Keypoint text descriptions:
● ● ● ●
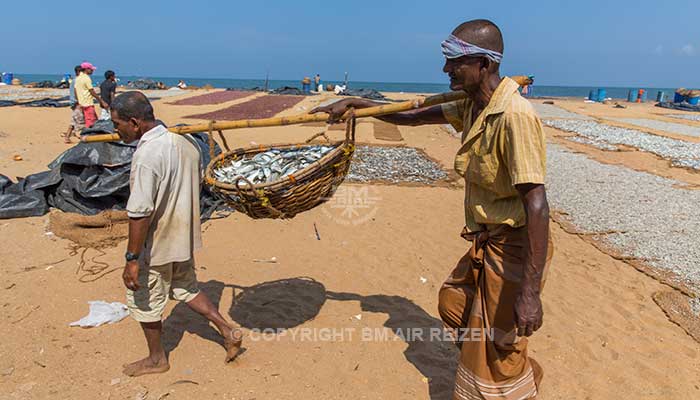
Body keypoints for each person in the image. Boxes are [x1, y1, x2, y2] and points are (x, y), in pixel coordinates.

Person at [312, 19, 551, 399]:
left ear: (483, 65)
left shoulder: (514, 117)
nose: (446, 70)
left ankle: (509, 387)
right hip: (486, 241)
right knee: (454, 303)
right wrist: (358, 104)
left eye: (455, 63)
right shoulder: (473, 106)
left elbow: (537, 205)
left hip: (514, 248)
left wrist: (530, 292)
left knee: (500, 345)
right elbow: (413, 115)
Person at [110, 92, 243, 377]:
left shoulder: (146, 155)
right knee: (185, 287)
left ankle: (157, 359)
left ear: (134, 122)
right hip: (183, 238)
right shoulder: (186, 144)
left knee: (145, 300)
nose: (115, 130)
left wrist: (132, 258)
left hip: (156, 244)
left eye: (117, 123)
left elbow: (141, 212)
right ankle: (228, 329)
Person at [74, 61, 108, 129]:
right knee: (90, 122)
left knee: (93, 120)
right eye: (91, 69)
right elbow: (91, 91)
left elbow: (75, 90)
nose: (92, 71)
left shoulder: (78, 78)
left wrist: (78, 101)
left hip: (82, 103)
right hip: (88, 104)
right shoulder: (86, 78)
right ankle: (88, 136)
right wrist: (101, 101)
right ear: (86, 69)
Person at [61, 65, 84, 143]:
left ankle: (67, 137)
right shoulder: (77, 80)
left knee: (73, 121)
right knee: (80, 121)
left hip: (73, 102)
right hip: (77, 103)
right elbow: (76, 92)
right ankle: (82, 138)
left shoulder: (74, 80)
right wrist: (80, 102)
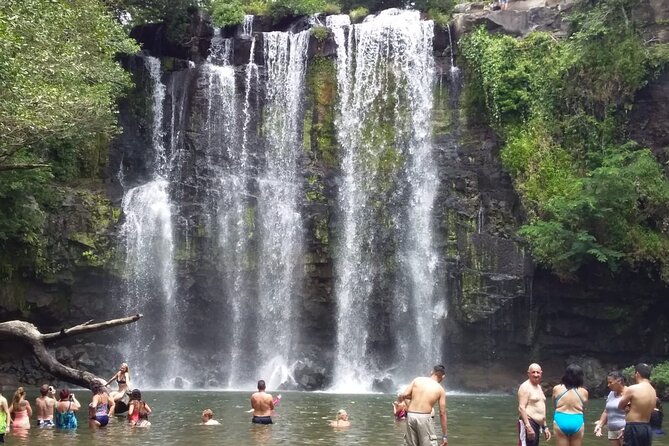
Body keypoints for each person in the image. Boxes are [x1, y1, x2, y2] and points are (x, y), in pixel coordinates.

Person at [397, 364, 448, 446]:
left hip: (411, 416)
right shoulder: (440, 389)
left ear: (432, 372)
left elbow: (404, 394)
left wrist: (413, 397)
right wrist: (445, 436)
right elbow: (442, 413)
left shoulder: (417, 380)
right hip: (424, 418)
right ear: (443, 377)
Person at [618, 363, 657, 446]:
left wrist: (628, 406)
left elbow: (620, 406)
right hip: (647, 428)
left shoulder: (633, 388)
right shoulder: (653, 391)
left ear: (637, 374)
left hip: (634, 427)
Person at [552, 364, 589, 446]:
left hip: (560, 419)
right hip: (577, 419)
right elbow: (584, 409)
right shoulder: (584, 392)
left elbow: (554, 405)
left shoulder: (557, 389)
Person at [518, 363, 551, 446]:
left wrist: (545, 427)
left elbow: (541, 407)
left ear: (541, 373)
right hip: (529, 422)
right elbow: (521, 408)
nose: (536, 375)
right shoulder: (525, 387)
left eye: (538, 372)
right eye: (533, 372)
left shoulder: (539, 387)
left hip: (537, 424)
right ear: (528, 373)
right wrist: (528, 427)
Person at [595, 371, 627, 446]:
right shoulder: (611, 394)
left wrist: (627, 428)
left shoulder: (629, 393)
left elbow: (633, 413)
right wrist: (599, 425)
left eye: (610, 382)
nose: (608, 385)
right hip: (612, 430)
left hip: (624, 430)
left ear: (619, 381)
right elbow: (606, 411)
● ● ● ●
▸ Requirement: The records above are to be quoted exactly, with all pictures left out.

▸ Task solution:
Body keypoints for each person in the image. Boxes are [x1, y1, x2, y2] and points are (x, y), in pixel coordinates.

Person at [312, 19, 551, 399]:
left ear: (483, 65)
left shoulder: (514, 117)
nose: (446, 70)
left ankle: (509, 387)
right hip: (486, 241)
right knee: (454, 303)
right wrist: (358, 104)
left eye: (455, 63)
right shoulder: (473, 106)
left elbow: (537, 205)
left hip: (514, 248)
left wrist: (530, 292)
left knee: (500, 345)
right elbow: (413, 115)
Person at [110, 92, 243, 377]:
left shoulder: (146, 155)
right knee: (185, 287)
left ankle: (157, 359)
left ear: (134, 122)
right hip: (183, 238)
right shoulder: (186, 144)
left knee: (145, 300)
nose: (115, 130)
left wrist: (132, 258)
left hip: (156, 244)
left eye: (117, 123)
left elbow: (141, 212)
right ankle: (228, 329)
Person at [74, 61, 108, 129]:
right knee: (90, 122)
left knee: (93, 120)
right eye: (91, 69)
right elbow: (91, 91)
left elbow: (75, 90)
nose: (92, 71)
left shoulder: (78, 78)
left wrist: (78, 101)
left hip: (82, 103)
right hip: (88, 104)
right shoulder: (86, 78)
right ankle: (88, 136)
right wrist: (101, 101)
right ear: (86, 69)
Person at [61, 65, 84, 143]:
left ankle: (67, 137)
right shoulder: (77, 80)
left knee: (73, 121)
right knee: (80, 121)
left hip: (73, 102)
right hip: (77, 103)
right elbow: (76, 92)
right ankle: (82, 138)
left shoulder: (74, 80)
right wrist: (80, 102)
Body keypoints for each person in the image. Boxes are [x1, y1, x2, y2] and points are (x, y), in pixel coordinates.

Person at [397, 364, 448, 446]:
left hip: (411, 416)
right shoulder: (440, 389)
left ear: (432, 372)
left elbow: (404, 394)
left wrist: (413, 397)
right wrist: (445, 436)
right elbow: (442, 413)
left shoulder: (417, 380)
right hip: (424, 418)
right ear: (443, 377)
Person at [618, 363, 657, 446]:
left wrist: (628, 406)
left elbow: (620, 406)
right hip: (647, 428)
left shoulder: (633, 388)
right shoulder: (653, 391)
left ear: (637, 374)
left hip: (634, 427)
Person at [552, 364, 589, 446]:
left hip: (560, 419)
right hip: (577, 419)
right elbow: (584, 409)
right shoulder: (584, 392)
left elbow: (554, 405)
left shoulder: (557, 389)
Person at [518, 363, 551, 446]:
left wrist: (545, 427)
left elbow: (541, 407)
left ear: (541, 373)
right hip: (529, 422)
right elbow: (521, 408)
nose: (536, 375)
right shoulder: (525, 387)
left eye: (538, 372)
right eye: (533, 372)
left shoulder: (539, 387)
left hip: (537, 424)
right ear: (528, 373)
right wrist: (528, 427)
Person at [595, 371, 627, 446]:
right shoulder: (611, 394)
left wrist: (627, 428)
left shoulder: (629, 393)
left elbow: (633, 413)
right wrist: (599, 425)
left eye: (610, 382)
nose: (608, 385)
right hip: (612, 430)
left hip: (624, 430)
left ear: (619, 381)
right elbow: (606, 411)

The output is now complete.